Couples who file their taxes jointly will be able to claim a standard deduction amount of $12,600 when preparing their 2015 income taxes this year. Married couples who file separately will each get a standard deduction of $6,300.

Gail Rosen, a certified public accountant and president of Gail Rosen, CPA in Martinsville, New Jersey, gives a good example of how much married couples can save by filing jointly: If one spouse earns $75,000 of taxable income and the other earns $15,000, filing jointly instead of separately this April can save that couple $2,265 in taxes.

Filing jointly is especially beneficial when one spouse earns significantly more than the other, Rosen said. That's because the averaging effect of combining the two incomes can bring some of the money that couples earned out of a higher tax bracket.

Another big difference in filing jointly comes in the form of the extra tax credits that you can claim.

When couples file jointly they might, depending on their financial circumstances, qualify for multiple tax credits, including the earned income tax credit, child and dependent care tax credit, Lifetime Learning education tax credit, and the American Opportunity Act education credit. If couples have adopted, they can also qualify for adoption tax credits. Married couples filing separately lose the ability to claim these potentially valuable credits.

"Most of the time, filing separately is not going to offer as many attractive incentives," said Nicole Erwin, with Tax Defense Network in Jacksonville, Florida. "The types of deductions you would enjoy on a joint return may not be available, and your standard deduction is far lower when you file alone."

When Filing Separately Is the Right Move

While filing jointly is usually the right financial move, filing separately is a better financial choice for a smaller number of married couples.

Rosen said that filing separately often makes sense when one spouse has a significant amount of medical expenses, casualty losses, or miscellaneous itemized deductions. You can deduct medical expenses only after they pass 10% of your adjusted gross income for the year. The same holds true for casualty losses. Miscellaneous itemized deductions, which include investment expenses, unreimbursed employee expenses, and the costs involved in hiring others to prepare your tax return, are deductible after their combined total exceeds 2% of your adjusted gross income.

If these possible deductions are isolated on the return of just one spouse — which would happen when spouses are filing separately — then the couple would enjoy larger deductions. Rosen gives this example: If one spouse has $9,250 in medical expenses and the married couple's joint income is $90,000, then only $250 of these medical expenses can be deducted on a joint return. That's because 10% of $90,000 is $9,000, and $9,250 minus $9,000 comes out to $250.
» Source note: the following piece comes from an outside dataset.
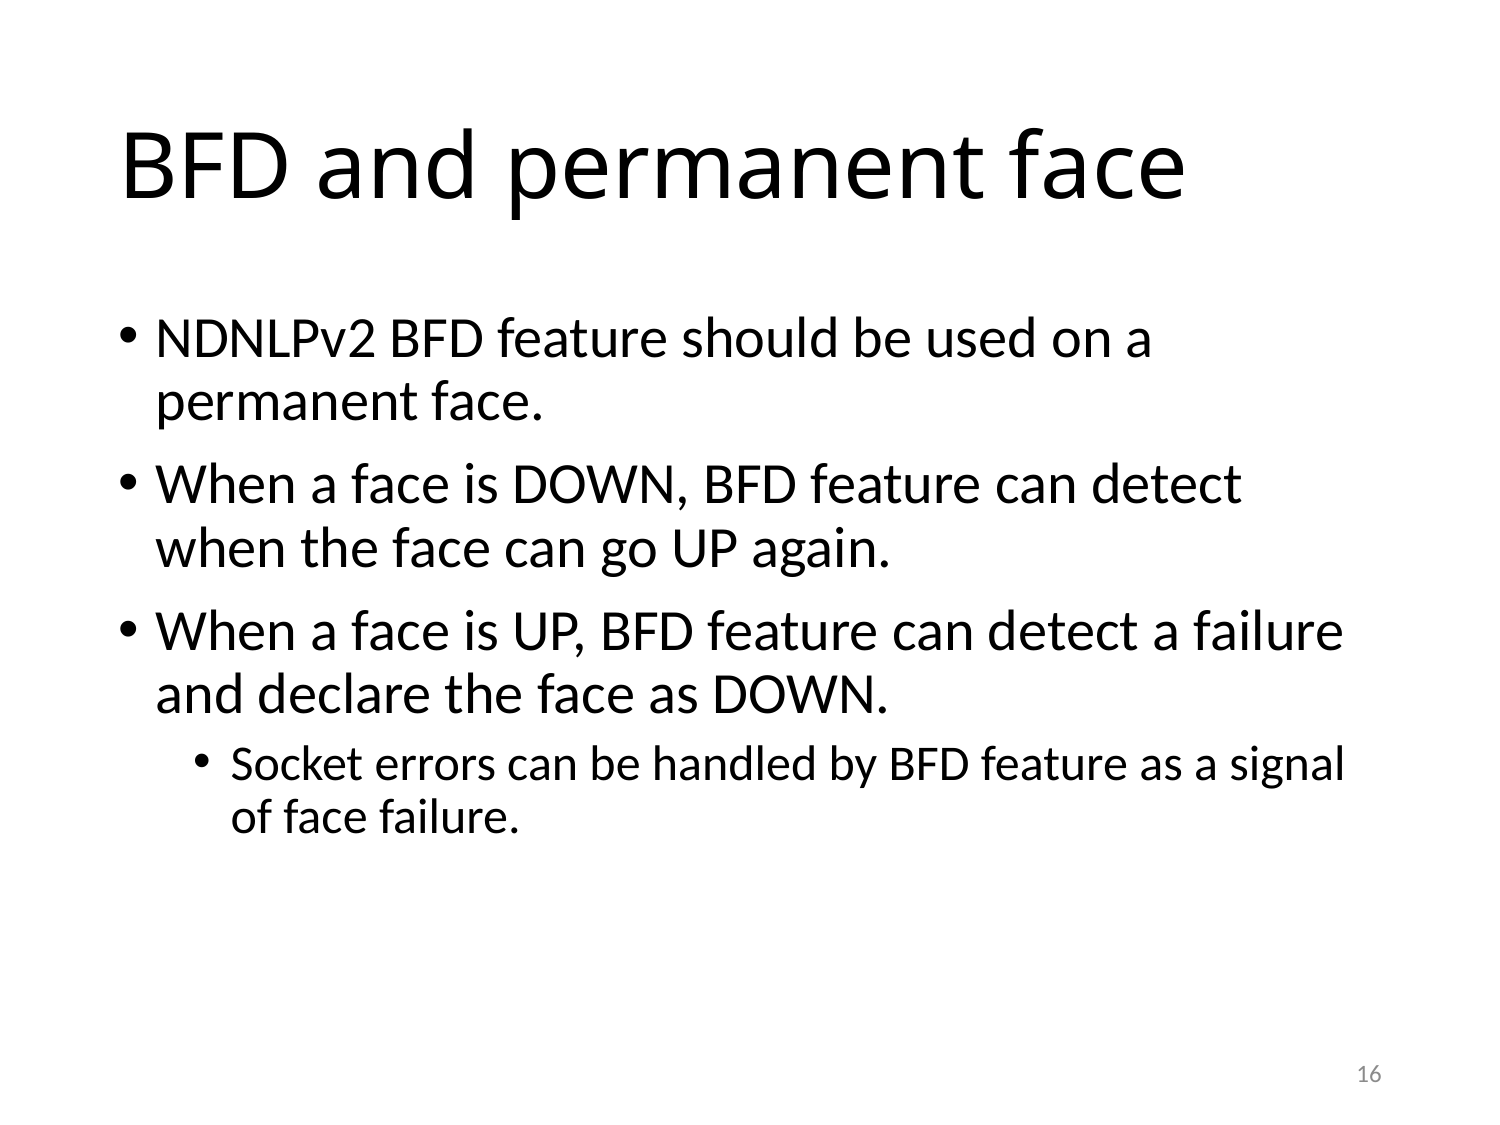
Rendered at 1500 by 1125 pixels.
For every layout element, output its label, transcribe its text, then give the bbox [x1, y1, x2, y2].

list NDNLPv2 BFD feature should be used on a permanent face. When a face is DOWN, BFD feature can detect when the face can go UP again. When a face is UP, BFD feature can detect a failure and declare the face as DOWN. Socket errors can be handled by BFD feature as a signal of face failure. [103, 299, 1397, 1014]
slide_number 16 [1059, 1042, 1397, 1103]
title BFD and permanent face [103, 59, 1397, 278]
But if the income of the spouse with the medical expenses is only $15,000, and that spouse files separately, the deduction rises to $7,750. That's because 10% of $15,000 is only $1,500, and $9,250 minus $1,500 equals $7,750.

Diane Vidal, an attorney with the Chester, New Jersey-based law firm of Iandoli & Edens, said that filing separately can also offer spouses protection when they suspect that their partner is committing tax fraud.

Vidal said that when married couples file separately, it's easier for one spouse to claim the "innocent spouse syndrome." That's a term used in divorce law to bring relief to innocent spouses who had no idea that their spouses were engaging in shady IRS practices, Vidal said.

But when couples file together, even spouses who had no clue that their partners were committing financial wrongdoings will most likely still be held accountable for their spouse's crimes. That's because the IRS will assume that when spouses file jointly, they both read and understood their filings. The IRS will then have the authority to pursue criminal action against both spouses.

"I truly believe that married couples, especially with those relationships that are on the rocks or heading toward a divorce, should file separately," Vidal said.